====== DATA SHOWN

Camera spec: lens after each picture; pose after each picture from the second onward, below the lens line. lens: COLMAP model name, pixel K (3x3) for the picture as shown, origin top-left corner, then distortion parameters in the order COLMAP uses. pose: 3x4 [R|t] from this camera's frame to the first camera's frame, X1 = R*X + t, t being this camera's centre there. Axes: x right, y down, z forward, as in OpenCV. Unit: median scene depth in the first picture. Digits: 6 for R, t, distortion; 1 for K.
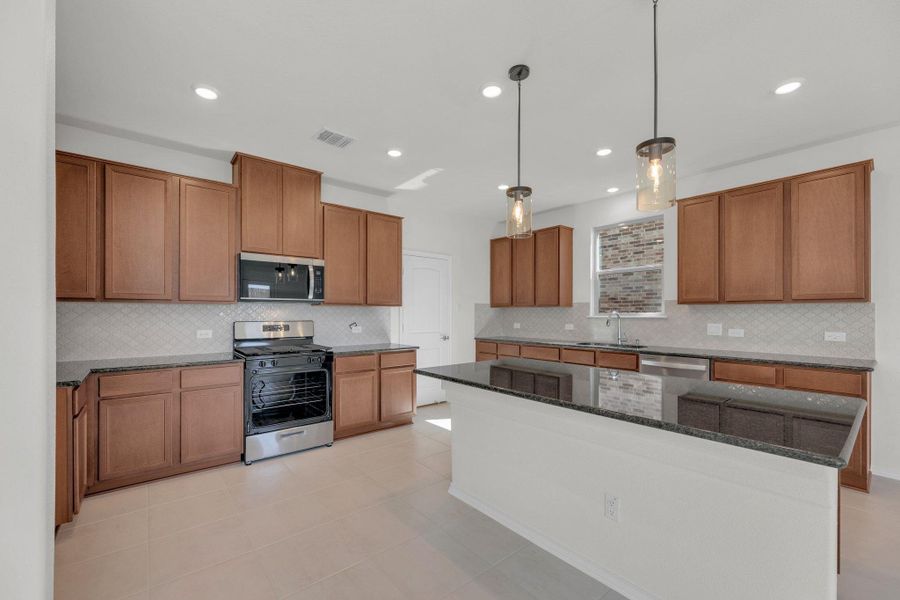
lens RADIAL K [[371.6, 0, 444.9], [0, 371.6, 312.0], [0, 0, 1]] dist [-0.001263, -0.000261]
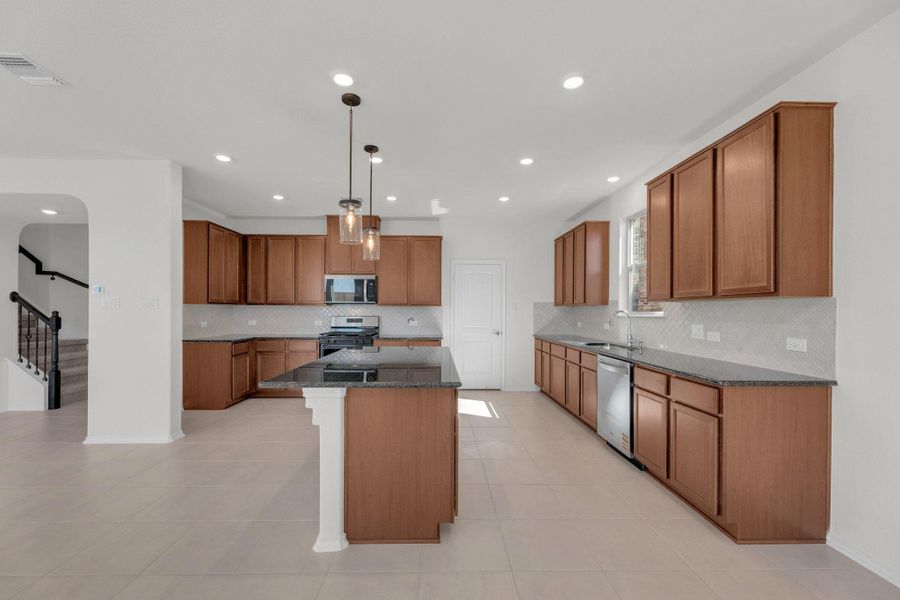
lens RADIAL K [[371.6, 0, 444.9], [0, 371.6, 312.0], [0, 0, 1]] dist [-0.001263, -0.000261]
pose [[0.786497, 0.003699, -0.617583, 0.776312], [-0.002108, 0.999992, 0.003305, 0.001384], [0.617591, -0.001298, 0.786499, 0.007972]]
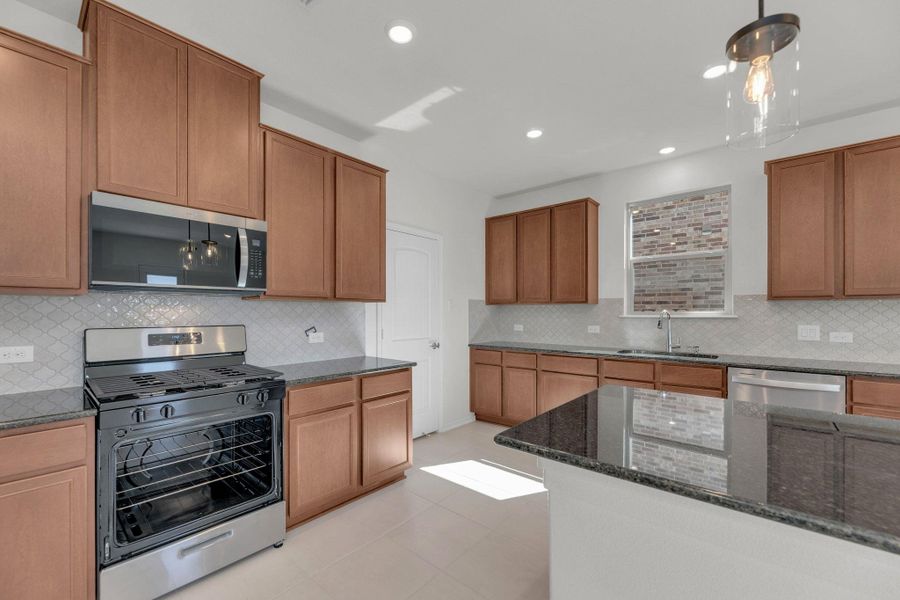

============

Please reproduce the listing above line for line, omitting the pictures.

Camera spec: lens after each picture; pose after each picture from the second onward, below the lens line. lens: COLMAP model name, pixel K (3x3) for the picture as shown, origin top-left corner, then distortion parameters in the order COLMAP uses. pose: 3x4 [R|t] from this camera's frame to the first camera's frame, X1 = R*X + t, t being this camera's centre there. Axes: x right, y down, z forward, as in OpenCV. Unit: median scene depth in the first picture. Digits: 6 for R, t, distortion; 1 for K.
lens RADIAL K [[371.6, 0, 444.9], [0, 371.6, 312.0], [0, 0, 1]] dist [-0.001263, -0.000261]
lens RADIAL K [[371.6, 0, 444.9], [0, 371.6, 312.0], [0, 0, 1]] dist [-0.001263, -0.000261]
pose [[0.786497, 0.003699, -0.617583, 0.776312], [-0.002108, 0.999992, 0.003305, 0.001384], [0.617591, -0.001298, 0.786499, 0.007972]]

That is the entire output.